Hello,
I am using Postgresql 7.1 on Linux platform (RedHat
7.1).
My database encoding is 'EUC_CN'.
The application is accessing database with PG
JDBC2.0.
I had define a field in a table like:
create table test1 (
id integer default not null,
memo varchar(128)
);
The memo field is for user to record some comment or alike.

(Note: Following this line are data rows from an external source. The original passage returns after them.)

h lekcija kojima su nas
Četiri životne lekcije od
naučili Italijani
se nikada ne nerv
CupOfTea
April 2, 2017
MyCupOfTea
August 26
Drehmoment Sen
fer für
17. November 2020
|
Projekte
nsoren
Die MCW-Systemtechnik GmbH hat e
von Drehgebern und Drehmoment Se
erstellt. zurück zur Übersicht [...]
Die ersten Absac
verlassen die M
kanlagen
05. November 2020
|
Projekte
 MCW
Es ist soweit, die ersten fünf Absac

They input Chinese (GB2312 or GBK encoding) mixed with ASCII.
Problem happens when:
The length of the input string is larger than 128, and
the 128th and 129th byte consists of a Chinese character (you know Chinese
characters use two bytes in GB2312 or GBK encoding).
The problem is:
The insert query will be running well without any error. But
the getString method will get a zero length String from the field.
More complications:
When I pg_dump the database and restore it, the scripts
produced by pg_dump (with -D flag, which means dump with attribute) can not
be restored. When I check the scripts I found that the memo field of this record
is dumped without the ending single quote (this is because the 128th byte and
the single quote followed acutally consists of another unrecognized chinese
character) and that is why it failed to be restored.

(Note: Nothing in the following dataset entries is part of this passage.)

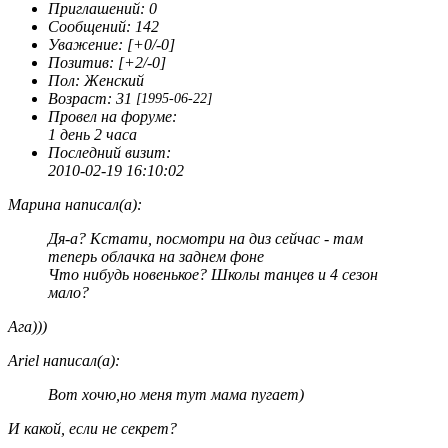
Приглашений:
0
Сообщений:
142
Уважение:
[+0/-0]
Позитив:
[+2/-0]
Пол:
Женский
Возраст:
31
[1995-06-22]
Провел на форуме:
1 день 2 часа
Последний визит:
2010-02-19 16:10:02
Марина написал(а):
Дя-а? Кстати, посмотри на диз сейчас - там
теперь облачка на заднем фоне
Что нибудь новенькое? Школы танцев и 4 сезон
мало?
Ага)))
Ariel написал(а):
Вот хочю,но меня тут мама пугает)
И какой, если не секрет?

Below is the dump for this record:
INSERT INTO
"test1" ("id","memo") VALUES
(5,'Ò¨°¡Á¡»¡ìͶËßµÄÊÇÒÀɽ¾ÓGHµ¥ÔªÕûÌåÇ彨¤Ö¡ÂÒªÊÇ5ÔÂ1ÈÕÖÁ3ÈÕÒ¨°µÚÒ»¾Ó¿ªÅÌ¡ã²ÅÅÁËһλÐÂÔ¡À¹¡è¶¥ÌæÁ˼¸Ì¨¬£¬ÍϵØÊ¡Àˮû¡Á¢Òâѹ¸ÉÖÂʹҵ֡ÂͶËßÒÑҪǨ®Ë');
I feel the Multibyte is not properly handled in this case.

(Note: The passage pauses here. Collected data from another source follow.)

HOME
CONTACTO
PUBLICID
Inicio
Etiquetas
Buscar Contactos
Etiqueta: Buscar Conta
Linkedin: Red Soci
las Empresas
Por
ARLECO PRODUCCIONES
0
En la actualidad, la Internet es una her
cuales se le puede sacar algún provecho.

Looking forward to hearing from dev team.
Finally I think PostgreSQL is an excellent database, but the
name postgresql seems very difficult to pronounce and it is probably one
obstacle preventing people knowing more about it.
Thanks for the hardworking of the dev team, you have done
excellent work!
Best Regards,
|